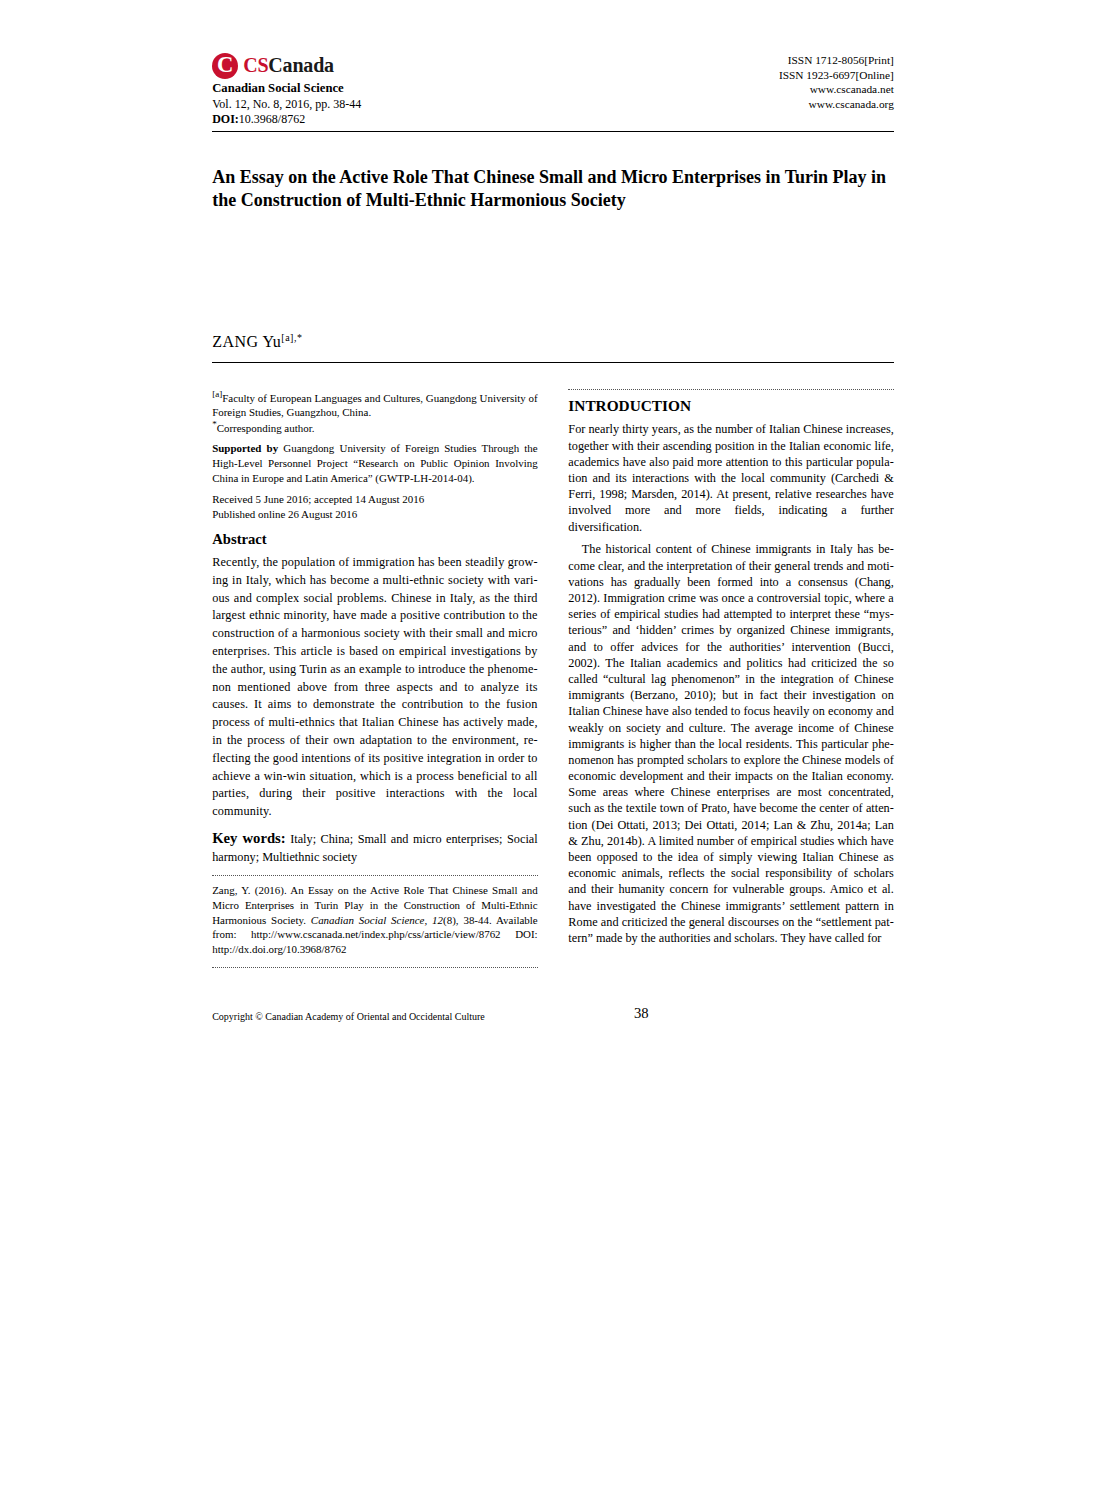C
CS Canada
Canadian Social Science
Vol. 12, No. 8, 2016, pp. 38-44
DOI: 10.3968/8762
ISSN 1712-8056[Print]
ISSN 1923-6697[Online]
www.cscanada.net
www.cscanada.org
An Essay on the Active Role That Chinese Small and Micro Enterprises in Turin Play in the Construction of Multi-Ethnic Harmonious Society
ZANG Yu[a],*
[a]Faculty of European Languages and Cultures, Guangdong University of Foreign Studies, Guangzhou, China.
*Corresponding author.
Supported by Guangdong University of Foreign Studies Through the High-Level Personnel Project “Research on Public Opinion Involving China in Europe and Latin America” (GWTP-LH-2014-04).
Received 5 June 2016; accepted 14 August 2016
Published online 26 August 2016
Abstract
Recently, the population of immigration has been steadily growing in Italy, which has become a multi-ethnic society with various and complex social problems. Chinese in Italy, as the third largest ethnic minority, have made a positive contribution to the construction of a harmonious society with their small and micro enterprises. This article is based on empirical investigations by the author, using Turin as an example to introduce the phenomenon mentioned above from three aspects and to analyze its causes. It aims to demonstrate the contribution to the fusion process of multi-ethnics that Italian Chinese has actively made, in the process of their own adaptation to the environment, reflecting the good intentions of its positive integration in order to achieve a win-win situation, which is a process beneficial to all parties, during their positive interactions with the local community.
Key words: Italy; China; Small and micro enterprises; Social harmony; Multiethnic society
Zang, Y. (2016). An Essay on the Active Role That Chinese Small and Micro Enterprises in Turin Play in the Construction of Multi-Ethnic Harmonious Society. Canadian Social Science, 12(8), 38-44. Available from: http://www.cscanada.net/index.php/css/article/view/8762 DOI: http://dx.doi.org/10.3968/8762
INTRODUCTION
For nearly thirty years, as the number of Italian Chinese increases, together with their ascending position in the Italian economic life, academics have also paid more attention to this particular population and its interactions with the local community (Carchedi & Ferri, 1998; Marsden, 2014). At present, relative researches have involved more and more fields, indicating a further diversification.
The historical content of Chinese immigrants in Italy has become clear, and the interpretation of their general trends and motivations has gradually been formed into a consensus (Chang, 2012). Immigration crime was once a controversial topic, where a series of empirical studies had attempted to interpret these “mysterious” and ‘hidden’ crimes by organized Chinese immigrants, and to offer advices for the authorities’ intervention (Bucci, 2002). The Italian academics and politics had criticized the so called “cultural lag phenomenon” in the integration of Chinese immigrants (Berzano, 2010); but in fact their investigation on Italian Chinese have also tended to focus heavily on economy and weakly on society and culture. The average income of Chinese immigrants is higher than the local residents. This particular phenomenon has prompted scholars to explore the Chinese models of economic development and their impacts on the Italian economy. Some areas where Chinese enterprises are most concentrated, such as the textile town of Prato, have become the center of attention (Dei Ottati, 2013; Dei Ottati, 2014; Lan & Zhu, 2014a; Lan & Zhu, 2014b). A limited number of empirical studies which have been opposed to the idea of simply viewing Italian Chinese as economic animals, reflects the social responsibility of scholars and their humanity concern for vulnerable groups. Amico et al. have investigated the Chinese immigrants’ settlement pattern in Rome and criticized the general discourses on the “settlement pattern” made by the authorities and scholars. They have called for
Copyright © Canadian Academy of Oriental and Occidental Culture
38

* * * * * * *

**What the exercise asks**
No picture belongs in the copy; return the rest of the listing exactly.

**Result for this exercise**
C
CS Canada
Canadian Social Science
Vol. 12, No. 8, 2016, pp. 38-44
DOI: 10.3968/8762
ISSN 1712-8056[Print]
ISSN 1923-6697[Online]
www.cscanada.net
www.cscanada.org
An Essay on the Active Role That Chinese Small and Micro Enterprises in Turin Play in the Construction of Multi-Ethnic Harmonious Society
ZANG Yu[a],*
[a]Faculty of European Languages and Cultures, Guangdong University of Foreign Studies, Guangzhou, China.
*Corresponding author.
Supported by Guangdong University of Foreign Studies Through the High-Level Personnel Project “Research on Public Opinion Involving China in Europe and Latin America” (GWTP-LH-2014-04).
Received 5 June 2016; accepted 14 August 2016
Published online 26 August 2016
Abstract
Recently, the population of immigration has been steadily growing in Italy, which has become a multi-ethnic society with various and complex social problems. Chinese in Italy, as the third largest ethnic minority, have made a positive contribution to the construction of a harmonious society with their small and micro enterprises. This article is based on empirical investigations by the author, using Turin as an example to introduce the phenomenon mentioned above from three aspects and to analyze its causes. It aims to demonstrate the contribution to the fusion process of multi-ethnics that Italian Chinese has actively made, in the process of their own adaptation to the environment, reflecting the good intentions of its positive integration in order to achieve a win-win situation, which is a process beneficial to all parties, during their positive interactions with the local community.
Key words: Italy; China; Small and micro enterprises; Social harmony; Multiethnic society
Zang, Y. (2016). An Essay on the Active Role That Chinese Small and Micro Enterprises in Turin Play in the Construction of Multi-Ethnic Harmonious Society. Canadian Social Science, 12(8), 38-44. Available from: http://www.cscanada.net/index.php/css/article/view/8762 DOI: http://dx.doi.org/10.3968/8762
INTRODUCTION
For nearly thirty years, as the number of Italian Chinese increases, together with their ascending position in the Italian economic life, academics have also paid more attention to this particular population and its interactions with the local community (Carchedi & Ferri, 1998; Marsden, 2014). At present, relative researches have involved more and more fields, indicating a further diversification.
The historical content of Chinese immigrants in Italy has become clear, and the interpretation of their general trends and motivations has gradually been formed into a consensus (Chang, 2012). Immigration crime was once a controversial topic, where a series of empirical studies had attempted to interpret these “mysterious” and ‘hidden’ crimes by organized Chinese immigrants, and to offer advices for the authorities’ intervention (Bucci, 2002). The Italian academics and politics had criticized the so called “cultural lag phenomenon” in the integration of Chinese immigrants (Berzano, 2010); but in fact their investigation on Italian Chinese have also tended to focus heavily on economy and weakly on society and culture. The average income of Chinese immigrants is higher than the local residents. This particular phenomenon has prompted scholars to explore the Chinese models of economic development and their impacts on the Italian economy. Some areas where Chinese enterprises are most concentrated, such as the textile town of Prato, have become the center of attention (Dei Ottati, 2013; Dei Ottati, 2014; Lan & Zhu, 2014a; Lan & Zhu, 2014b). A limited number of empirical studies which have been opposed to the idea of simply viewing Italian Chinese as economic animals, reflects the social responsibility of scholars and their humanity concern for vulnerable groups. Amico et al. have investigated the Chinese immigrants’ settlement pattern in Rome and criticized the general discourses on the “settlement pattern” made by the authorities and scholars. They have called for
Copyright © Canadian Academy of Oriental and Occidental Culture
38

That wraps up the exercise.